Small, compact and cost effective laptops have been around for some time, commanding the £200-£300 price range. Most manufacturers have a number of these notebooks, either with Windows 10 or ChromeOS (referred to as ChromeBooks) and they usually sit side by side with each other and have very similar specifications.
32GB hard disk drives. We are mainly concerned here with Windows 10’s ability to operate and update on such a small drive and offer a note of caution on their purchase. We have experienced a number of issues with these machines and if you are short of time we would simply recommend you choose a model with 64GB or more. For those who are looking into one of these machines, it would be wise to consider our pointers below;
For this article we are focusing on those laptops using Windows 10, specifically those with
Issue 1 – Definition
Almost all manufacturers of hard disk drives today define a gigabyte (GB) as 1000 megabytes and not, as it should be, 1024 megabytes. Once this is taken into account, your 32GB hard disk drive will only be 30.5GB. While this does apply to all hard disk drives, it becomes more of an issue when space is tight.

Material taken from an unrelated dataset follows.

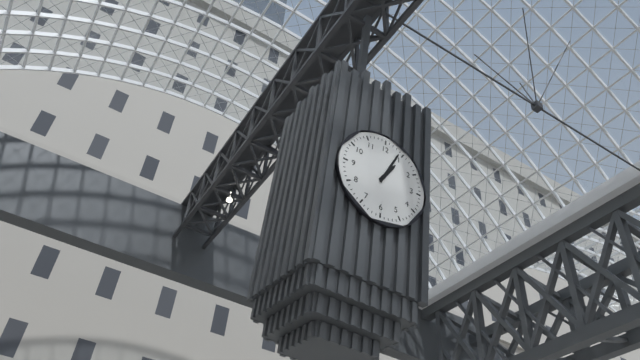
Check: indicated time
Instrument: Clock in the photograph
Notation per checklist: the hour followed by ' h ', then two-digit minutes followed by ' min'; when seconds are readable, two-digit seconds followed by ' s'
1 h 04 min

Issue 2 – System Requirements
Microsoft’s system requirements for Windows 10 64-bit suggest 20GB of available space to install and operate the operating system. Using this 20GB figure as a rough guide (many Windows folders will be much larger), you still need to factor in space on top for any applications, files or updates that you may require. For example, if you simply want to install Microsoft Office, for the authoring of letters, spreadsheets, etc, Microsoft’s requirements state that the installation needs 3GB. Adding to that your printer software, anti-virus, additional web browsers, the 30GB of space available starts to become very squeezed. Just simply turning the machine on and adding your favourite programs could leave you with only 5GB of storage space for your files.
Issue 3 – Windows Updates
The real elephant in the room and what is becoming a major sticking point for most users is the Windows Update process. Microsoft releases Windows updates on a monthly basis and, as of Windows 10, they provide larger feature updates on a 6-12 month basis. While the smaller monthly updates can mount up and consume a fair amount of disk space alone, these larger feature updates prove to be the real issue.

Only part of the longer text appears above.